=== SUPPLIED MATERIAL ===
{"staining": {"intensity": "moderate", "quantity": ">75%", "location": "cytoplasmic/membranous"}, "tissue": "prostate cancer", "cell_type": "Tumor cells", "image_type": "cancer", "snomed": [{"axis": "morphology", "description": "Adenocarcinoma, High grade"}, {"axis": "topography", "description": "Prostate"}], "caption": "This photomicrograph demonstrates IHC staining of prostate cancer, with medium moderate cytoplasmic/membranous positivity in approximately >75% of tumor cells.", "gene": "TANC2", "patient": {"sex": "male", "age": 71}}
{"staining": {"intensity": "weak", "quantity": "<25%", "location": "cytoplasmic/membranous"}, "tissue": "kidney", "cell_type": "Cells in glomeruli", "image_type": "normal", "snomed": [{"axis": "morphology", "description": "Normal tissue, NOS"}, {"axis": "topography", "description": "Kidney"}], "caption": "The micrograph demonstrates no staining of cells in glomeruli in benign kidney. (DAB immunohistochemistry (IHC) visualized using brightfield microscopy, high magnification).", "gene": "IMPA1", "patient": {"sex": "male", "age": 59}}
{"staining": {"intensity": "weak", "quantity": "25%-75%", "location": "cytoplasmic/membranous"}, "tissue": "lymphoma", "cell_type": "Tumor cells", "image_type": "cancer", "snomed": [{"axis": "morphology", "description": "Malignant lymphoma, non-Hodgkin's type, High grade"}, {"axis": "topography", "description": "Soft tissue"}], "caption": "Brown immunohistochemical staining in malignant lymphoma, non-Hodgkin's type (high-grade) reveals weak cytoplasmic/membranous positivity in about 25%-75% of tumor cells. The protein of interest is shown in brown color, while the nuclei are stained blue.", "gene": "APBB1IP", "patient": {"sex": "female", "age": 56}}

=== TASK BRIEF ===
Where does the word "Tumor" appear in the listing? List each line that holds it.

=== RESPONSE BELOW ===
{"staining": {"intensity": "moderate", "quantity": ">75%", "location": "cytoplasmic/membranous"}, "tissue": "prostate cancer", "cell_type": "Tumor cells", "image_type": "cancer", "snomed": [{"axis": "morphology", "description": "Adenocarcinoma, High grade"}, {"axis": "topography", "description": "Prostate"}], "caption": "This photomicrograph demonstrates IHC staining of prostate cancer, with medium moderate cytoplasmic/membranous positivity in approximately >75% of tumor cells.", "gene": "TANC2", "patient": {"sex": "male", "age": 71}}
{"staining": {"intensity": "weak", "quantity": "25%-75%", "location": "cytoplasmic/membranous"}, "tissue": "lymphoma", "cell_type": "Tumor cells", "image_type": "cancer", "snomed": [{"axis": "morphology", "description": "Malignant lymphoma, non-Hodgkin's type, High grade"}, {"axis": "topography", "description": "Soft tissue"}], "caption": "Brown immunohistochemical staining in malignant lymphoma, non-Hodgkin's type (high-grade) reveals weak cytoplasmic/membranous positivity in about 25%-75% of tumor cells. The protein of interest is shown in brown color, while the nuclei are stained blue.", "gene": "APBB1IP", "patient": {"sex": "female", "age": 56}}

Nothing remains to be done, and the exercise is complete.